In a Cambridge Core blog post, Lockley postulates that these aliens could be like the humans who lived for 100,000 years prior to the Industrial Revolution – namely, farmers or hunter-gatherers. How do you spot farms on planets even just a few light years away? He and Visioni propose tuning telescopes to search not for chemical signatures but for subtle changes in the brightness and color of a planet’s surface. Massive fields of crops might show up, followed by changes that suggest harvesting. But how does one see prehistoric activities?

“Humans have been extensively modifying the environment for timescales around a hundred thousand years – with aboriginal fire clearance in Australia being a good example. Another example of primitive societies drastically modifying the landscape is extinction. Loss of species, such as the mammoth, often triggered huge ecosystem change. Similarly, introduction of invasive species can change the landscape – like rabbits did, in Australia. These large-scale changes are clearly visible from space – and this may also be true over interplanetary distances, given favorable circumstances.”

That makes sense. Other activities that could cause subtle color changes over huge areas are overgrazing of ET forms of livestock, changes to liquid flows for irrigation that cause massive floods, and even just mass migrations that leave trampled ground and massive waste in their wake (again assuming they’re like humans). The authors also speculate that, while these civilizations may not be industrialized, they might still have the capability to study the stars as we do – an activity that might turn them on to the existence of other intelligent life forms … like us. What if they want to signal us? Or they panic and decide they don’t want to be visited or even found? They may make visible changes to send a message or camouflage themselves.
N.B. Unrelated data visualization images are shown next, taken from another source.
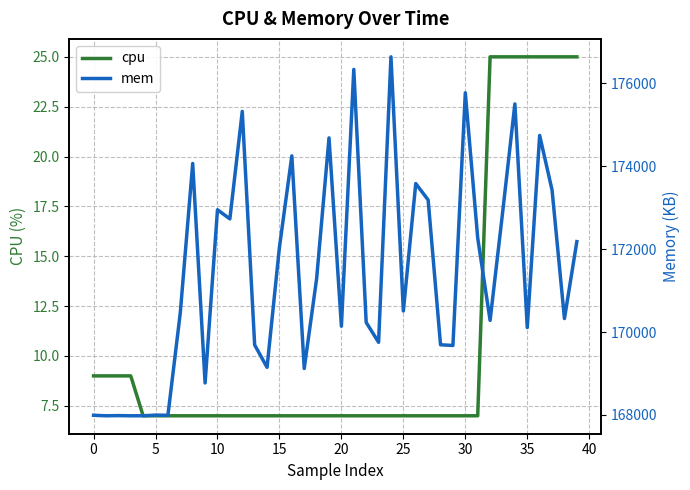

At which label is mem closest to 172309?

31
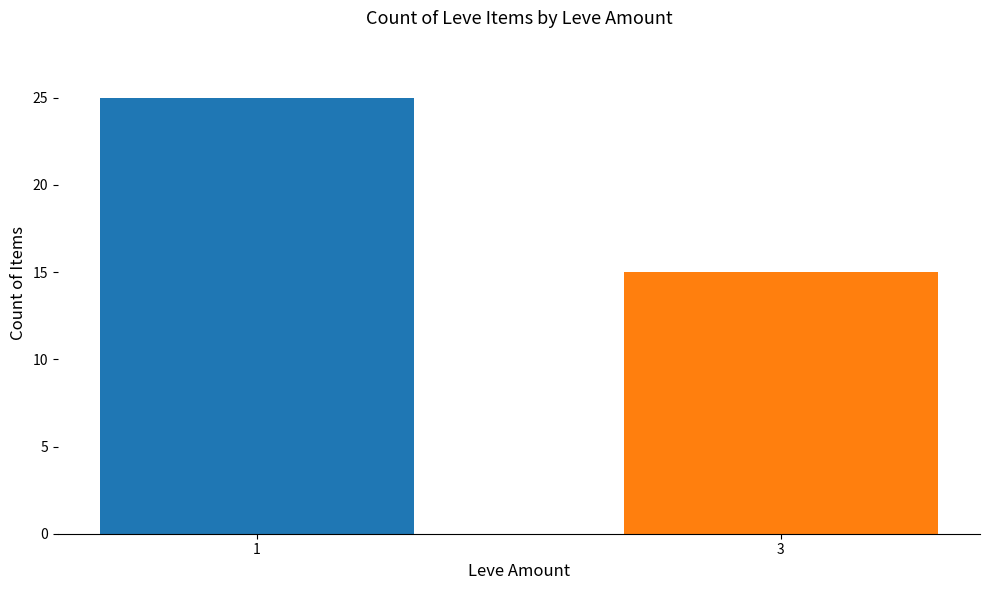

Reading left to right, what are all the values shown in this chart?

25	15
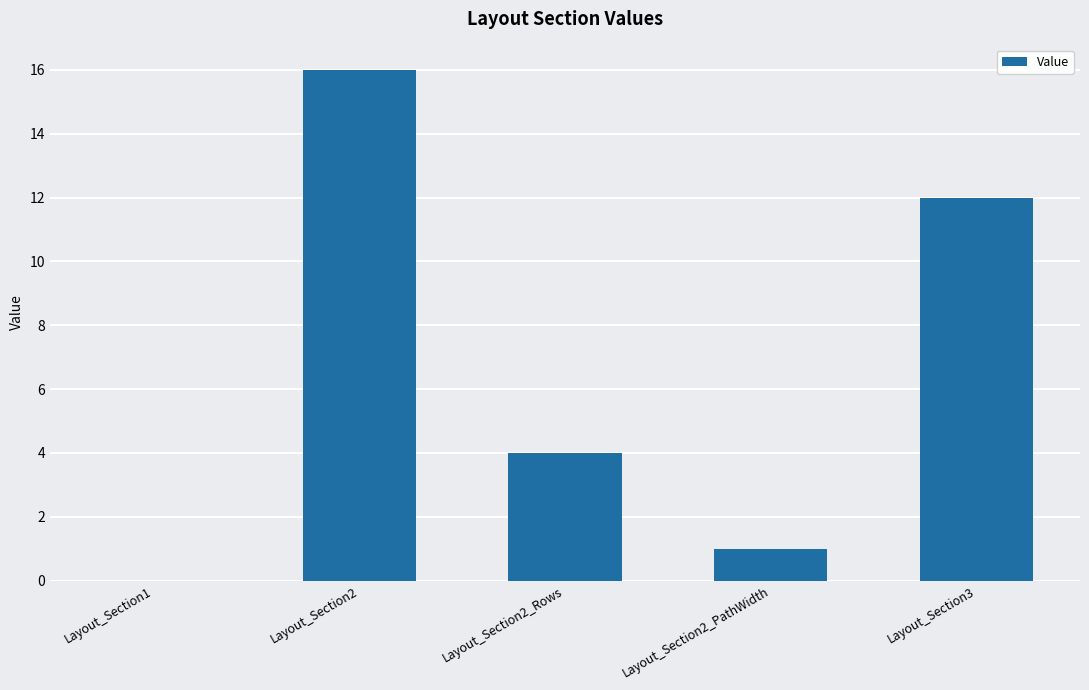

Which has a higher value, Layout_Section2_Rows or Layout_Section2_PathWidth?

Layout_Section2_Rows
“Right now, no telescope is sensitive enough [to make these observations]. But future candidates like CHEOPS, an optical photometric space mission by the European Space Agency, might be.”

In an interview in The Sun, Visioni instructs that new telescopes should be designed to search for planets with large continents orbiting small, dim stars that would not interfere with seeing light reflected off of surface changes caused by life forms.

Finding ETs still in their civilization’s stone age might not be as exciting as meeting one piloting a starship, but which one would we have a better chance of not being conquered by?